Question

$CsCl$ crystallises in body centred cubic lattice. If '$a$' is its edge length, then which of the following expressions is correct?

• A. $r_{C{s}^{+}}+r_{C{l}^{-}}=3a$
• B. $r_{C{s}^{+}}+r_{C{l}^{-}}=\frac{3a}{2}$
• C. $r_{C{s}^{+}}+r_{C{l}^{-}}=\frac{\sqrt{3}}{2}a$
• D. $r_{C{s}^{+}}+r_{C{l}^{-}}=\sqrt{3}a$

Answer 1

Answer: (C)

In $CsCl,C{l}^{-}$lies at corners of simple cube and $C{s}^{+}$at the body centre.
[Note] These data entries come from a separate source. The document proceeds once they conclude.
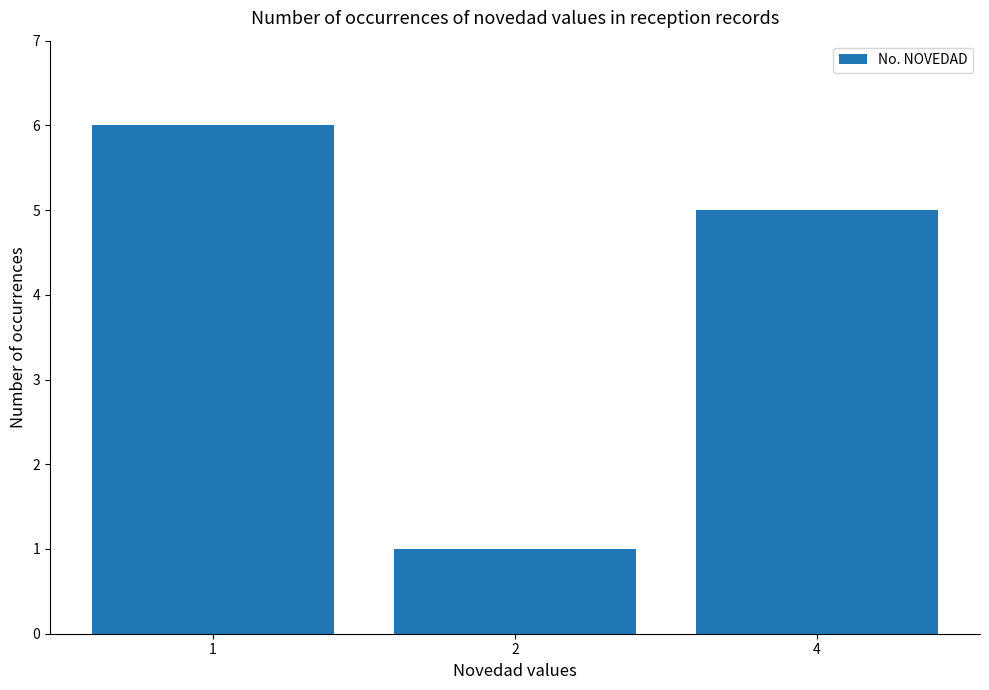

How many categories are shown in the chart?

3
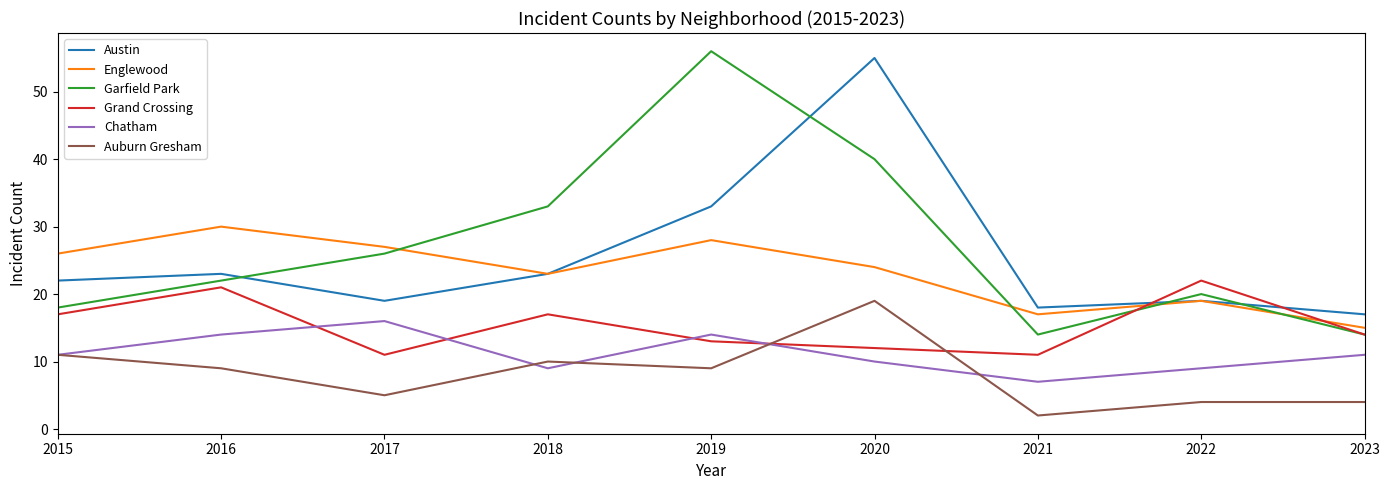

Reading left to right, extract all data points from this chart.

Austin: 22	23	19	23	33	55	18	19	17
Englewood: 26	30	27	23	28	24	17	19	15
Garfield Park: 18	22	26	33	56	40	14	20	14
Grand Crossing: 17	21	11	17	13	12	11	22	14
Chatham: 11	14	16	9	14	10	7	9	11
Auburn Gresham: 11	9	5	10	9	19	2	4	4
Hence, along the body diagonal, $C{s}^{+}$and $C{l}^{-}$touch each other so
$r_{C{s}^{+}}+r_{C{l}^{-}}=2r$
Calculation of $r$ In $\Delta EDF$,

Body centred cubic unit cell
$FD=b=\sqrt{a^2+a^2}=\sqrt{2}a$
In $△AFD$,
$c^2=a^2+b^2=a^2+(\sqrt{2}a{)}^2=a^2+2a^2$
$c^2=3a^2$
$c=\sqrt{3}a$
As $△AFD$ is an equilateral triangle.
$\therefore \sqrt{3}a=4r$
$[\because C=3r+r+r]$
$\Rightarrow r=\frac{\sqrt{3}a}{4}$
Hence, $r_{Cs}+r_{Cl}{}^{-}=2r=2\times \frac{\sqrt{3}}{4}a=\frac{\sqrt{3}}{2}a$